Wednesday, December 30

Oilcloth Covered Chairs


A couple of years ago when our family scored a vintage dining set for our kitchen, I re-covered the traditional looking chairs with a more mod-style fabric. Oh, how I dug the result! They were funky, they matched our house perfectly and completely transformed the look of the original set.

Alas however, using plain fabric (even heavily coated with Scotch Guard) in a kitchen that's regularly inhabited by 3 kids and 2 pets, could possibly have been the worst idea ever! Ever. The chairs are constantly getting stained and have taken on a overall, dingy appearance that makes me cringe every time I look at them.

2010 is going to be about making more realistic choices for myself, even when it comes to home decor. New chairs for a new year, that's what I need! So fair readers, I'm embracing the fact that I need to be able to easily wipe spilt food, cat hair and various unknown substances off of our seats; quickly and with relative success. I re-covered them (again) with oilcloth, a fabric that's been treated with plastic.
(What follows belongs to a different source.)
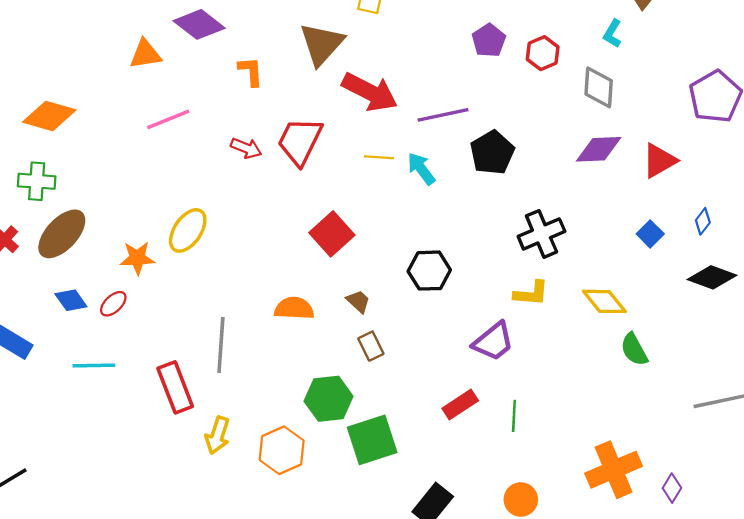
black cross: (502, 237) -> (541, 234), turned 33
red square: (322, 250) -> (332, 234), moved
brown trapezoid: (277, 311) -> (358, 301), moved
Here's how you too, can breathe new (and easier-to-clean) life into otherwise tired chairs!


Chairs with Removable Seats
Oilcloth (available online) or Vinyl
Staple Gun & Staples

  • Unscrew & remove seat from chair.
  • Use seat as a template by laying it on the oilcloth and drawing around it, adding about 3" to all sides.
  • Spray an even layer of Fast Grab Tacky Spray onto the old fabric of the seat top. Center seat face down on the wrong side of the oilcloth, pressing firmly so the glue sticks. This will prevent it from sliding around while you staple.
  • Working from the center out of any of the edges, staple oilcloth to seat wood. Since this fabric doesn't have much give, you'll have to pleat in several places to keep it taut. When you get to the corners, fold as if you were wrapping a present.
The key to successful seat covering is using lots of staples to withstand wear & tear. Don't worry if it isn't pretty; no one but you will see the seat underside.


  • Depending on where the screw holes are, you may end up covering them. If so, you can poke through the oilcloth with a craft knife or nail to access them again.
  • Re-attach seat to chair.
Repeat for all of your chairs, using either the same oilcloth or mixing it up as I did. If you're not attached to the wood color take this project a step further, by painting the chair frames 1st!




inadvertent farmer said...

Oil cloth rocks! LOVE those, so pretty AND practical. Kim

Becky@Beyond The Picket Fence said...

Oh- I love these! It would be great if you linked them up at my linky party.